▸ Work instructions
Copy out the records word for word, from the first line down to the line containing "To the nearest percent, what is the combined percentage of 女", with both ends included.

▸ Source data
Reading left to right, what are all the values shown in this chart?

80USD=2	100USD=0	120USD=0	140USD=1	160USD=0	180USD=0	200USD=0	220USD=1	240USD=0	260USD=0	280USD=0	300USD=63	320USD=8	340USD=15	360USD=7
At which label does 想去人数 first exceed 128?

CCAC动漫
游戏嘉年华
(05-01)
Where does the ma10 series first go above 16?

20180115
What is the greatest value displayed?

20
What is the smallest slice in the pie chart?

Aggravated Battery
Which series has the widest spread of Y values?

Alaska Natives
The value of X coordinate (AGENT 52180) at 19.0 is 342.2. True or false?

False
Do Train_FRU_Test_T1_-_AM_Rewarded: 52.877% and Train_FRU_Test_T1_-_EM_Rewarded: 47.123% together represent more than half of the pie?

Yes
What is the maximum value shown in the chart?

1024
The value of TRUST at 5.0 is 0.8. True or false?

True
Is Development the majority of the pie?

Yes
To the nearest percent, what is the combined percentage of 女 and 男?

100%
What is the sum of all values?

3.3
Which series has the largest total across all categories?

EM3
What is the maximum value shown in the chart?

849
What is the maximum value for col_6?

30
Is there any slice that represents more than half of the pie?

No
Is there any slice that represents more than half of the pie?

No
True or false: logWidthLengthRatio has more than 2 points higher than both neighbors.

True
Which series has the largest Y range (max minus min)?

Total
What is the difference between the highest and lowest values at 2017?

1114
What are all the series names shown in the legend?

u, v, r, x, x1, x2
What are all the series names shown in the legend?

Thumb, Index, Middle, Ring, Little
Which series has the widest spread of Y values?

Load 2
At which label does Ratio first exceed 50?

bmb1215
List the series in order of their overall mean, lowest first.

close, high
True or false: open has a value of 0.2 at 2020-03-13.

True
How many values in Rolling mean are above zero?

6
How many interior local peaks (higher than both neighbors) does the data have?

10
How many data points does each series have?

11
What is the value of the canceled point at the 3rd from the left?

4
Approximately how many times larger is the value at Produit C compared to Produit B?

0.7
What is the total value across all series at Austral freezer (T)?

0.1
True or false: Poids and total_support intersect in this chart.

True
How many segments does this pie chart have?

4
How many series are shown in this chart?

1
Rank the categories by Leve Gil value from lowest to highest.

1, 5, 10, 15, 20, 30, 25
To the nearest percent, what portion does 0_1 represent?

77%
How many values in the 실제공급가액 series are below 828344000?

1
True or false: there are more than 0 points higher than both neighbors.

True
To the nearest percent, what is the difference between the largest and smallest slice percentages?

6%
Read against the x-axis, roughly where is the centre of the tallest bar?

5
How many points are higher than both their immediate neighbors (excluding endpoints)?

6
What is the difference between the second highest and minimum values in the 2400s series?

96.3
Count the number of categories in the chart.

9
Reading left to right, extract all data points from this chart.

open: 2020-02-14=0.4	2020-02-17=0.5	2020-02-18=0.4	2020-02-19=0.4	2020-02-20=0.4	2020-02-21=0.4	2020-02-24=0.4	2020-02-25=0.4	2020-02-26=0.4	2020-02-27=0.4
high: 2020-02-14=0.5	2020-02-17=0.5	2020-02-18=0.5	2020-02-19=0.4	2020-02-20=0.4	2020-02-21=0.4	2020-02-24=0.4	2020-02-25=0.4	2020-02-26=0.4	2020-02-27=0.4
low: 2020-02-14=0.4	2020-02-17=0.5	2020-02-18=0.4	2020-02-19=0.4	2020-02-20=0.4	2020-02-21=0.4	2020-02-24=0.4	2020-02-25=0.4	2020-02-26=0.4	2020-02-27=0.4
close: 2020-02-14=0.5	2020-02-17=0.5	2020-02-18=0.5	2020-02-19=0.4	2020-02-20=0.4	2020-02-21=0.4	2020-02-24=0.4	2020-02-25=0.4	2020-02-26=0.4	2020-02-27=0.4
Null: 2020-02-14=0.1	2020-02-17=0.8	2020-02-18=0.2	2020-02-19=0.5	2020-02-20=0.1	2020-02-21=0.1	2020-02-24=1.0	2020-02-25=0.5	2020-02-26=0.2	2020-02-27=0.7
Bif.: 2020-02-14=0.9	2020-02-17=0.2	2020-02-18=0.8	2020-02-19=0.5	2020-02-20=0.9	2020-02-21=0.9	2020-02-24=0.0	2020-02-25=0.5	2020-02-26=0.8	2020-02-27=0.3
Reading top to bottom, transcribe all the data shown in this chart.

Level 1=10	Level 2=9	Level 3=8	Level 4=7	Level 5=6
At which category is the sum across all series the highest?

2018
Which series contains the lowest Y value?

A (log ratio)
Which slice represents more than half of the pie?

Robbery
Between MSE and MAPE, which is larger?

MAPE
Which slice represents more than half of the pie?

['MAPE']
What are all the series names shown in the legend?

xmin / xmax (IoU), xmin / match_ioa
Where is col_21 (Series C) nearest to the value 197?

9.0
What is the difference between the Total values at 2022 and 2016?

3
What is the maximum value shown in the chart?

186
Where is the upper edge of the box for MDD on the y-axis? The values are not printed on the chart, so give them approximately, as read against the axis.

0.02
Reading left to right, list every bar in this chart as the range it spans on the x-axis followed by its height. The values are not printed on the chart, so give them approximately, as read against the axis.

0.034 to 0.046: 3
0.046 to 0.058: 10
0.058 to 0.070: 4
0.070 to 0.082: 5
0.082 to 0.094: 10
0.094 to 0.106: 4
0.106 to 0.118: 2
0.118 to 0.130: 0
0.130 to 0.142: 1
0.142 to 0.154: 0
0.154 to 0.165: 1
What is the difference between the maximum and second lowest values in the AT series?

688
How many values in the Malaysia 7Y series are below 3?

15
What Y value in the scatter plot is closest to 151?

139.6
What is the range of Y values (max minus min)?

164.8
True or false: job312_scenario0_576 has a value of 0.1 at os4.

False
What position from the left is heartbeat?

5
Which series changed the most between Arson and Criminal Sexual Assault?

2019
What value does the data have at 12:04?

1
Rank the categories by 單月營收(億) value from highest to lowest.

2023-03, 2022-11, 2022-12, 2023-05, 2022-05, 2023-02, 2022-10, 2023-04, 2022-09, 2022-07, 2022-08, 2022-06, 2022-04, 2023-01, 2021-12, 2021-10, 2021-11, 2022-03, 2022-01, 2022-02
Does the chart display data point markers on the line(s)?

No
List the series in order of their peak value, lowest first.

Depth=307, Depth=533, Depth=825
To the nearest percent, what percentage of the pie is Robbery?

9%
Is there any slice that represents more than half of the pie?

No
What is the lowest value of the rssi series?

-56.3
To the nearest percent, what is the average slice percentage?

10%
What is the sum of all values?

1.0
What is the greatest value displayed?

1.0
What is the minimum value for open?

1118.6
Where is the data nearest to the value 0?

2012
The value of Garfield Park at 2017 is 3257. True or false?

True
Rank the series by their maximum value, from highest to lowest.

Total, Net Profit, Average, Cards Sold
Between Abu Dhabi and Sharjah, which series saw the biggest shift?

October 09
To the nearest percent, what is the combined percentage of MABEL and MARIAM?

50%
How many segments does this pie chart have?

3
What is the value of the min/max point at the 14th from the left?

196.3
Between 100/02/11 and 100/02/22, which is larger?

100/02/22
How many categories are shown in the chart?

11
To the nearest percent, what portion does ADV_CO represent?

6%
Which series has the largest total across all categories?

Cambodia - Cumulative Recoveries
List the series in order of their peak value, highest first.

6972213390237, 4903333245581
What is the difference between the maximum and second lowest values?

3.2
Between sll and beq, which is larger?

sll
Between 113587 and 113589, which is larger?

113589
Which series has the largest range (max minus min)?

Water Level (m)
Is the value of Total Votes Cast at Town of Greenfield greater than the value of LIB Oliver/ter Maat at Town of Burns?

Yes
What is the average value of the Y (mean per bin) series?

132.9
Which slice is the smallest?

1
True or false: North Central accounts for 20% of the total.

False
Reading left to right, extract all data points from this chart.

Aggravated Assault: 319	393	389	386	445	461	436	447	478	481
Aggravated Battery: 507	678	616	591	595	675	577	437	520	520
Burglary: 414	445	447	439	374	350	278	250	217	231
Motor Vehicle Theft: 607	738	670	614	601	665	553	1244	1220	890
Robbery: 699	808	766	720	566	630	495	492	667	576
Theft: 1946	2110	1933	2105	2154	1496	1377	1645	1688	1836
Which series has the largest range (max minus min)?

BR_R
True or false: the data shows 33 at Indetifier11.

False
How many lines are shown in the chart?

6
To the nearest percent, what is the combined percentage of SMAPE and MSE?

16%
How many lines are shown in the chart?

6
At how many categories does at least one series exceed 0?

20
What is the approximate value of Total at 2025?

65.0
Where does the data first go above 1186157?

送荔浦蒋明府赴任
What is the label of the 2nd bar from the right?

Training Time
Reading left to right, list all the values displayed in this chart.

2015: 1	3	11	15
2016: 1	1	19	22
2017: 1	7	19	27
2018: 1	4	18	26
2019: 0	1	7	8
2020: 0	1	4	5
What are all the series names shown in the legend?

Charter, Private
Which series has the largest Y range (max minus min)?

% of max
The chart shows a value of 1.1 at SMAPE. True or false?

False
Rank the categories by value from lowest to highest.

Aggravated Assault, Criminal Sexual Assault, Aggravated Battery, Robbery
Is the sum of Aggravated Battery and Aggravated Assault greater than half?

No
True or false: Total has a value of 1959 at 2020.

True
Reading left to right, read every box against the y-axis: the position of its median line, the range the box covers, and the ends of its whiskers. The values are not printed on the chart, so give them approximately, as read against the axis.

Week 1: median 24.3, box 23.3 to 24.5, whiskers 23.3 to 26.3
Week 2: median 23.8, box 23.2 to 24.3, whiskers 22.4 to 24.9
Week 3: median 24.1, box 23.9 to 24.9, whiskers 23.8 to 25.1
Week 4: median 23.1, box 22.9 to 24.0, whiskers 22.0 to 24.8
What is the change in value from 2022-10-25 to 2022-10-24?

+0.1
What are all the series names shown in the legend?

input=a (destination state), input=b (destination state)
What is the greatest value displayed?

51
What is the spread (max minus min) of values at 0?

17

▸ Result
Reading left to right, what are all the values shown in this chart?

80USD=2	100USD=0	120USD=0	140USD=1	160USD=0	180USD=0	200USD=0	220USD=1	240USD=0	260USD=0	280USD=0	300USD=63	320USD=8	340USD=15	360USD=7
At which label does 想去人数 first exceed 128?

CCAC动漫
游戏嘉年华
(05-01)
Where does the ma10 series first go above 16?

20180115
What is the greatest value displayed?

20
What is the smallest slice in the pie chart?

Aggravated Battery
Which series has the widest spread of Y values?

Alaska Natives
The value of X coordinate (AGENT 52180) at 19.0 is 342.2. True or false?

False
Do Train_FRU_Test_T1_-_AM_Rewarded: 52.877% and Train_FRU_Test_T1_-_EM_Rewarded: 47.123% together represent more than half of the pie?

Yes
What is the maximum value shown in the chart?

1024
The value of TRUST at 5.0 is 0.8. True or false?

True
Is Development the majority of the pie?

Yes
To the nearest percent, what is the combined percentage of 女 and 男?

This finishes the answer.